Leung Vincent Ming-Yau, Wong Hong-Chai Fabio, Pook Chun-Man, Tse Ying-Lung Steve, Yeung Ying-Yeung
Department of Chemistry and State Key Laboratory of Synthetic Chemistry, The Chinese University of Hong Kong Shatin, NT Hong Kong China
Chem Sci. 2023 Oct 20;14(44):12684-12692. doi: 10.1039/d3sc03081d. eCollection 2023 Nov 15.

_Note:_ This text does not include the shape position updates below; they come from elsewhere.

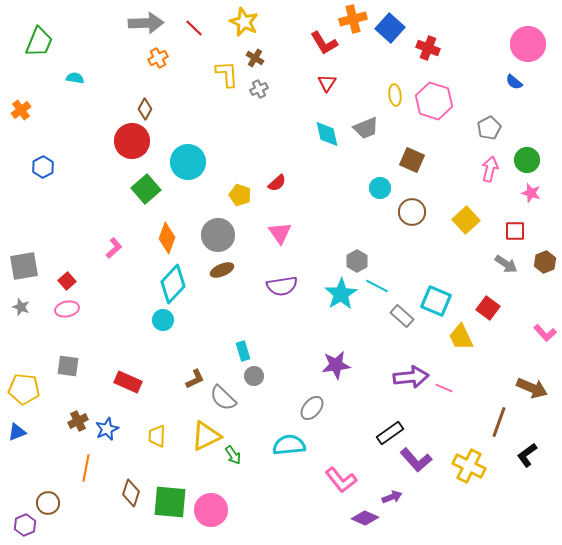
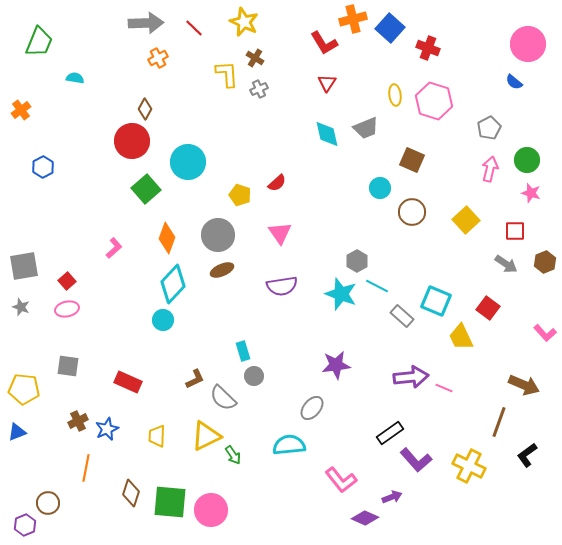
cyan star at (341, 294): rotated 20 degrees counterclockwise
brown arrow at (532, 388): moved 8 px left, 3 px up
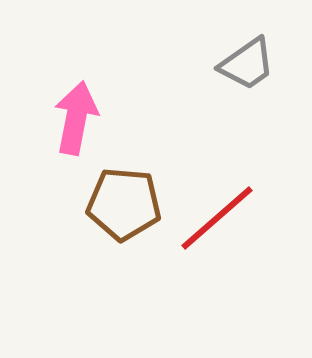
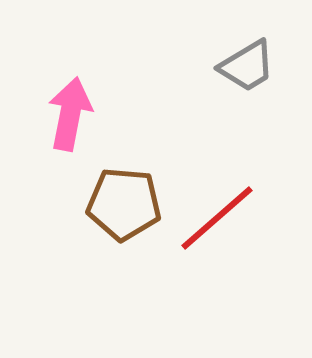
gray trapezoid: moved 2 px down; rotated 4 degrees clockwise
pink arrow: moved 6 px left, 4 px up
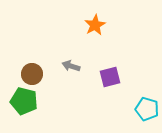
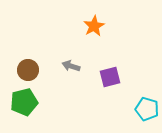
orange star: moved 1 px left, 1 px down
brown circle: moved 4 px left, 4 px up
green pentagon: moved 1 px down; rotated 28 degrees counterclockwise
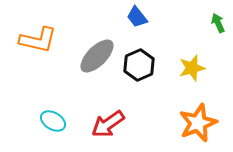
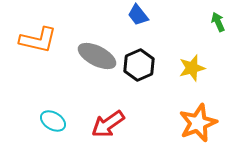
blue trapezoid: moved 1 px right, 2 px up
green arrow: moved 1 px up
gray ellipse: rotated 72 degrees clockwise
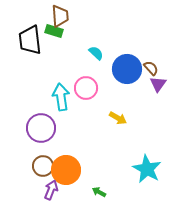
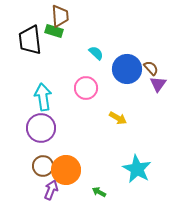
cyan arrow: moved 18 px left
cyan star: moved 10 px left
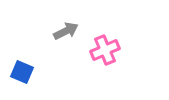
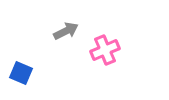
blue square: moved 1 px left, 1 px down
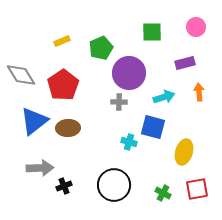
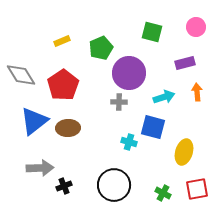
green square: rotated 15 degrees clockwise
orange arrow: moved 2 px left
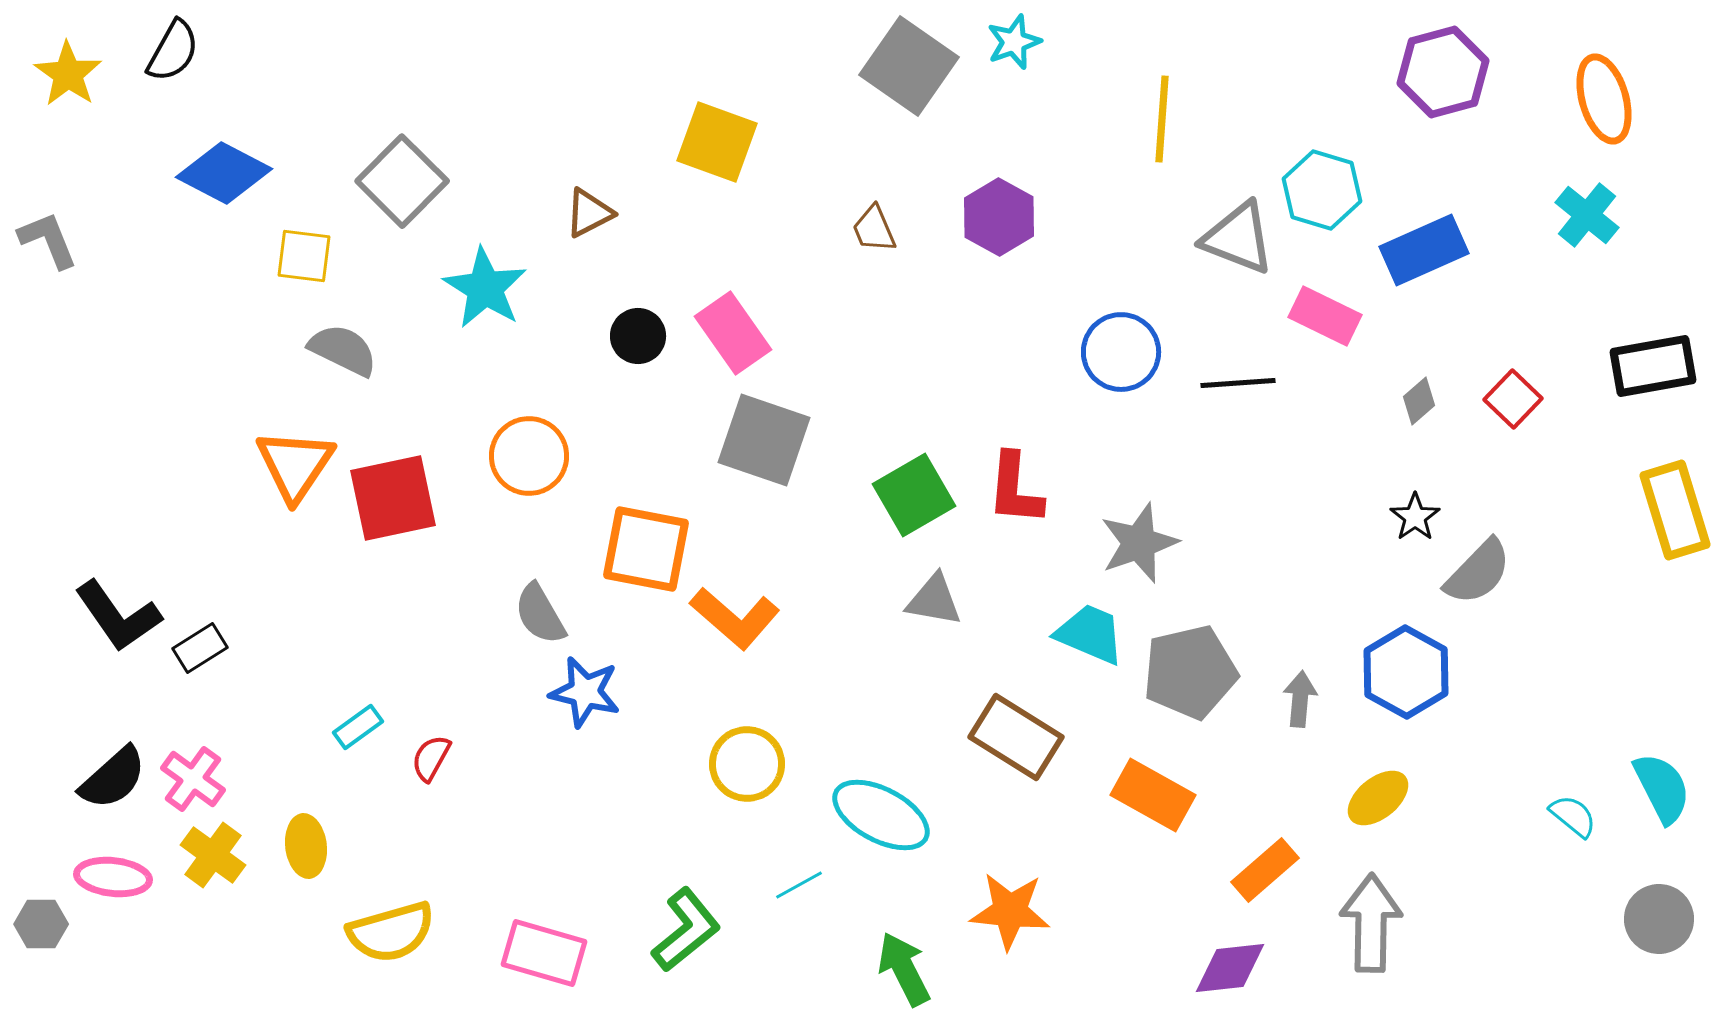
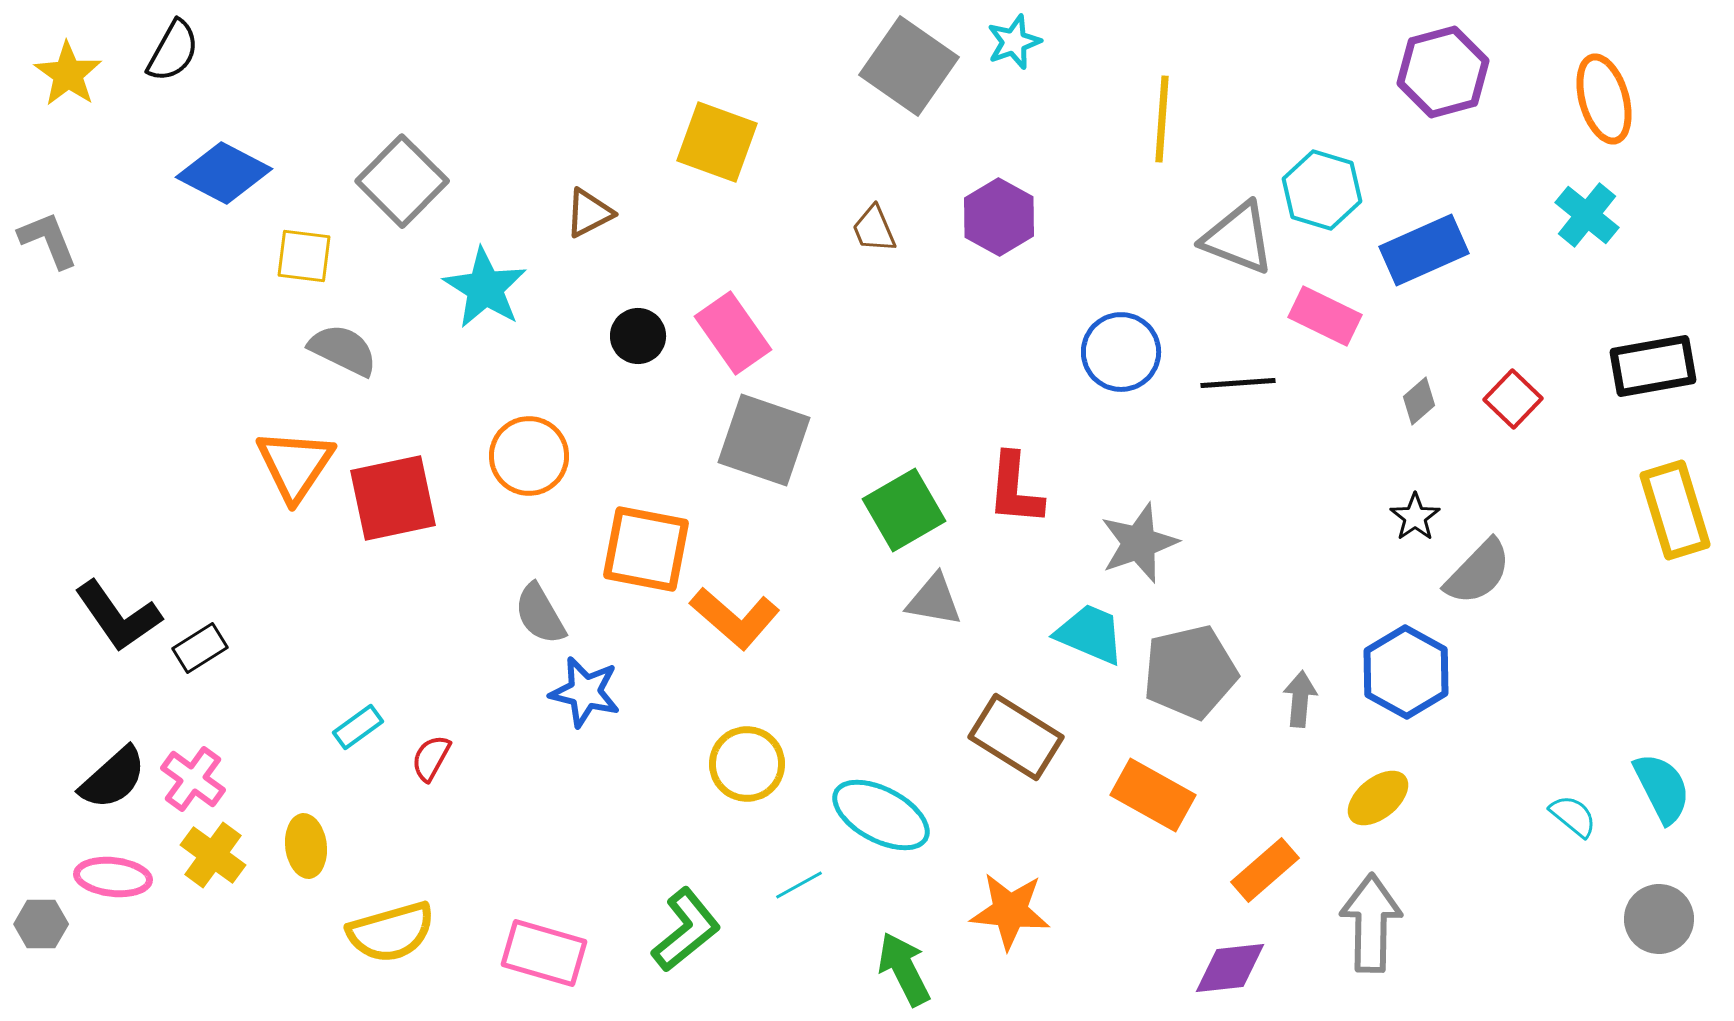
green square at (914, 495): moved 10 px left, 15 px down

The use of trialkylphosphonium oxoborates (TOB) as catalysts is reported. The site-isolated borate counter anion in a TOB catalyst increases the availability of C(sp)-H to interact with electron donor substrates. The catalytic protocol is applicable to a wide range of substrates in the acetalization reaction and provides excellent chemoselectivity in the acetalization over thioacetalization in the presence of alcohols and thiols, which is otherwise hard to achieve using typical acid catalysts. Experimental and computational studies revealed that the TOB catalysts have multiple preorganized C(sp)-Hs that serve as a mimic of oxyanion holes, which can stabilize the oxyanion intermediates multiple C(sp)-H non-classical hydrogen bond interactions.
据报道,使用三烷基鏻氧硼酸盐(TOB)作为催化剂。TOB催化剂中位点隔离的硼酸盐抗衡阴离子增加了C(sp)-H与电子供体底物相互作用的可能性。该催化方案适用于缩醛化反应中的多种底物,并在存在醇和硫醇的情况下,在缩醛化反应中相对于硫缩醛化反应提供了优异的化学选择性,而使用典型的酸催化剂则难以实现这一点。实验和计算研究表明,TOB催化剂具有多个预组织的C(sp)-H,可作为氧阴离子空穴的模拟物,通过多个C(sp)-H非经典氢键相互作用来稳定氧阴离子中间体。